**Page text**
------------------------
[bookshare-discuss] Re: Next Science Fiction Club Meeting, Thursday, May 12, 2016

  • From: "Mike" <dmarc-noreply@xxxxxxxxxxxxx> (Redacted sender "mlsestak" for DMARC)
  • To: bookshare-discuss@xxxxxxxxxxxxx
  • Date: Sat, 16 Apr 2016 17:22:17 -0700

Hey, I have been rereading Way Station the past month (I usually pick a book I know will be easy to read in small chunks to read while waiting for the bus I take to work. But since I only read a few pages a day, it can take a while to finish even a short book). I may have mentioned before that here on the west coast the SF meeting starts at 6 PM and that's about when I get home. That's why I haven't been able to make the meetings.

Misha

On 4/16/2016 10:26 AM, Evan Reese wrote:

Hello Folks,
An average turnout at our most recent meeting with most of the regulars in attendance. Unfortunately, the general consensus was that our book, Infinity Link by Jeffrey A. Carver, was one of the worst we’ve done in our over nine years of reading a book each month. So, in response, we’ve chosen a classic for next month that most of us have read and enjoyed very much, and will happily read again, Way Station by Clifford D. Simak.
The next meeting of the Science Fiction club will be on Thursday, May 12, 2016.
Place: Book Nook at:
http://conference321.com/masteradmin/room.asp?id=rs7867a2369e0e
Time: 9 PM Eastern, 8 PM Central, 7 PM Mountain, 6 PM Pacific, and 1:00 UTC.
Our book, Way Station, is available in a panoply of excellent accessible versions: A Publisher Quality version recently added to Bookshare, in two audio versions from BARD with two excellent narrators, and in downloadable braille from BARD.
------------------------
**Raw data**

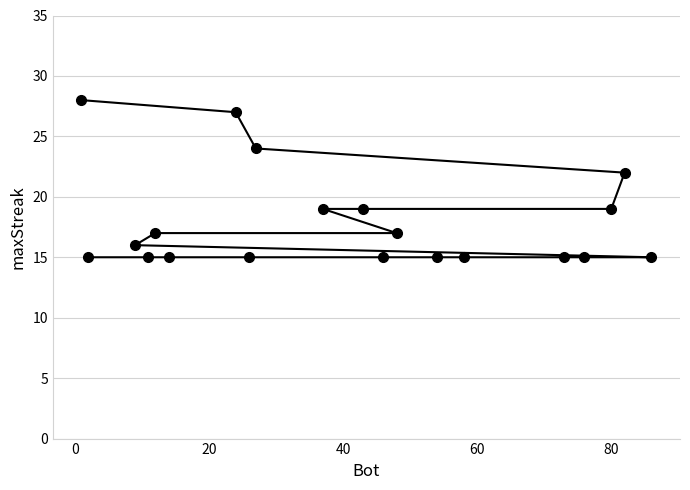

Reading left to right, transcribe all the data shown in this chart.

28	15	16	15	17	15	27	15	24	19	19	15	17	15	15	15	15	19	22	15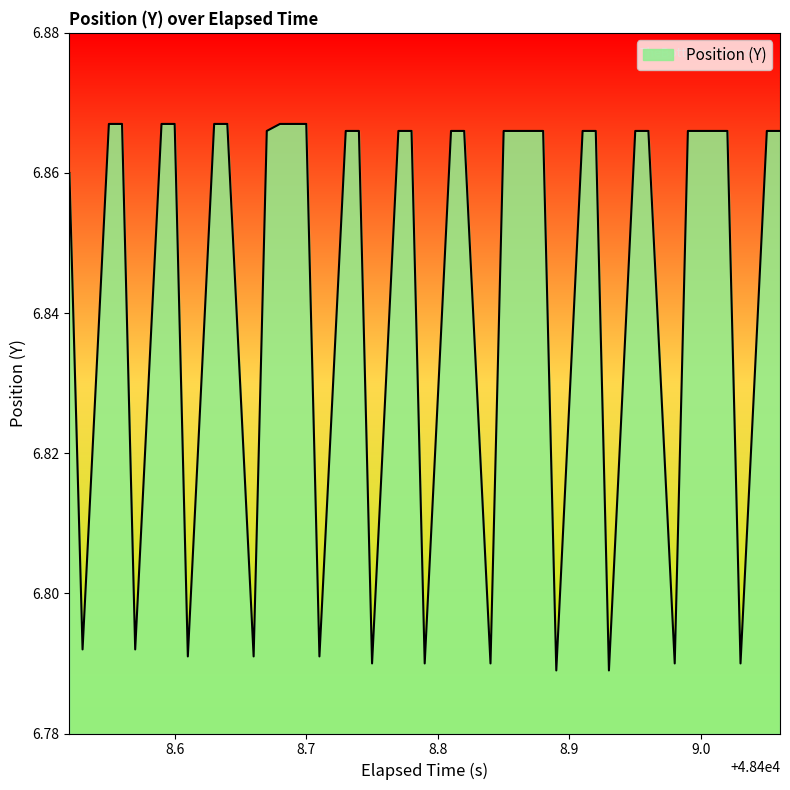

Reading left to right, list all the values displayed in this chart.

6.9	6.8	6.9	6.9	6.8	6.9	6.9	6.8	6.9	6.9	6.8	6.9	6.9	6.9	6.8	6.9	6.9	6.8	6.9	6.9	6.8	6.9	6.9	6.8	6.9	6.9	6.9	6.8	6.9	6.9	6.8	6.9	6.9	6.8	6.9	6.9	6.9	6.8	6.9	6.9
------------------------
**Activity 1**
In the book club email, rewrite the stretch from "Hey, I have" through "make the meetings.", replacing "bus" with "train".
**Activity 2**
List each meeting time stated in the book club email together with its time zone.
**Activity 3**
Carry the book club email forward from its final sentence.

**Answer section 1**
Hey, I have been rereading Way Station the past month (I usually pick a book I know will be easy to read in small chunks to read while waiting for the train I take to work. But since I only read a few pages a day, it can take a while to finish even a short book). I may have mentioned before that here on the west coast the SF meeting starts at 6 PM and that's about when I get home. That's why I haven't been able to make the meetings.

**Answer section 2**
9 PM Eastern
8 PM Central
7 PM Mountain
6 PM Pacific
1:00 UTC

**Answer section 3**
The Publisher Quality Bookshare version is at:
https://www.bookshare.org/browse/book/1182087
The two audio BARD versions are at:
http://hdl.loc.gov/loc.nls/db.58565
and at:
http://hdl.loc.gov/loc.nls/db.11769
The downloadable braille volumes from NLS are at:
Volume 1
http://hdl.loc.gov/loc.nls/br.15514v01
Volume 2
http://hdl.loc.gov/loc.nls/br.15514v02
The NLS Annotation for the newer BARD audio version reads as follows:
As keeper of Earth's only galactic transfer station, 124-year-old civil war veteran Enoch Wallace has been attending to visitors and facilitating interstellar communication for over a century. When his charts indicate Earth's impending destruction, his alien friends offer a solution that seems worse than the disaster itself. Hugo Award. 1963.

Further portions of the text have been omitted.